Belfast, today and yesterday: unique merged photos document the city’s evolution
Trams trundle along a city centre street alongside double decker buses in fascinating snapshots of life in Belfast that contrast life today with bygone times.
Archival images of Belfast taken around the turn of the 20th century have been published by the Public Record Office of Northern Ireland (PRONI), and merged with them are modern-day pictures of the city.
They show how life on our capital's streets in the late 19th and 20th centuries has changed in some ways - even though many landmarks have stood the test of time. Many areas are instantly recognisable, even without the present-day comparisons, and, as Sam Cromie from PRONI explained, the results are striking.
"It shows how much things have changed in the past hundred years, but also how much they have stayed the same. The streets and buildings are still there for the most part, and it's still Belfast, but the life around them is almost unrecognisable," he said.
"Looking at the photographs, the biggest change is transport. Boats and trams have been replaced by cars and buses, and the infrastructure of the city has evolved with this.

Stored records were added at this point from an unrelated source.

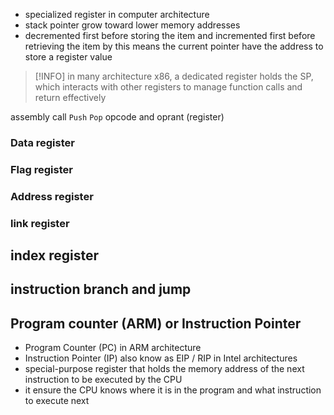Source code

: - specialized register in computer architecture
- stack pointer grow toward lower memory addresses
- decremented first before storing the item and incremented first before retrieving the item by this means the current pointer have the address to store a register value

> [!INFO] in many architecture x86, a dedicated register holds the SP, which interacts with other registers to manage function calls and return effectively

assembly call `Push` `Pop` opcode and oprant (register)
### Data register
### Flag register
### Address register
### link register
## index register
## instruction branch and jump
## Program counter (ARM) or Instruction Pointer
- Program Counter (PC) in ARM architecture
- Instruction Pointer (IP) also know as EIP / RIP in Intel architectures
- special-purpose register that holds the memory address of the next instruction to be executed by the CPU
- it ensure the CPU knows where it is in the program and what instruction to execute next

Cobbled streets have given way to roads; tram tracks are now bus lanes."
The idea was born during PRONI's preservation week, as a new way of presenting the archives. Mr Cromie said: "We had so many brilliant photographs of street scenes in the collections, we wondered what it would be like to go out and take them again today, and put the two side by side."
Locations such as the Shankill Road, City Hall and Castle Place are among those chosen to revisit.
"People had to recognise the places, and we had to be able to take the photographs, so the locations needed to be accessible," Mr Cromie said. "But we wanted to bring a splash of colour, that's why you have buses and even a fire engine in one. We've already had plenty of feedback, and people have their own favourites, but the most popular seems to be the photo of Queen's Bridge. However, it is the scene that has probably changed the least over the last 100 years."
Mr Cromie added: "You wonder what the people who took the original photographs were thinking about, and whether they realised that someone would be following in their footsteps a century later. And who knows, maybe someone else will come along in 2115 to add another update."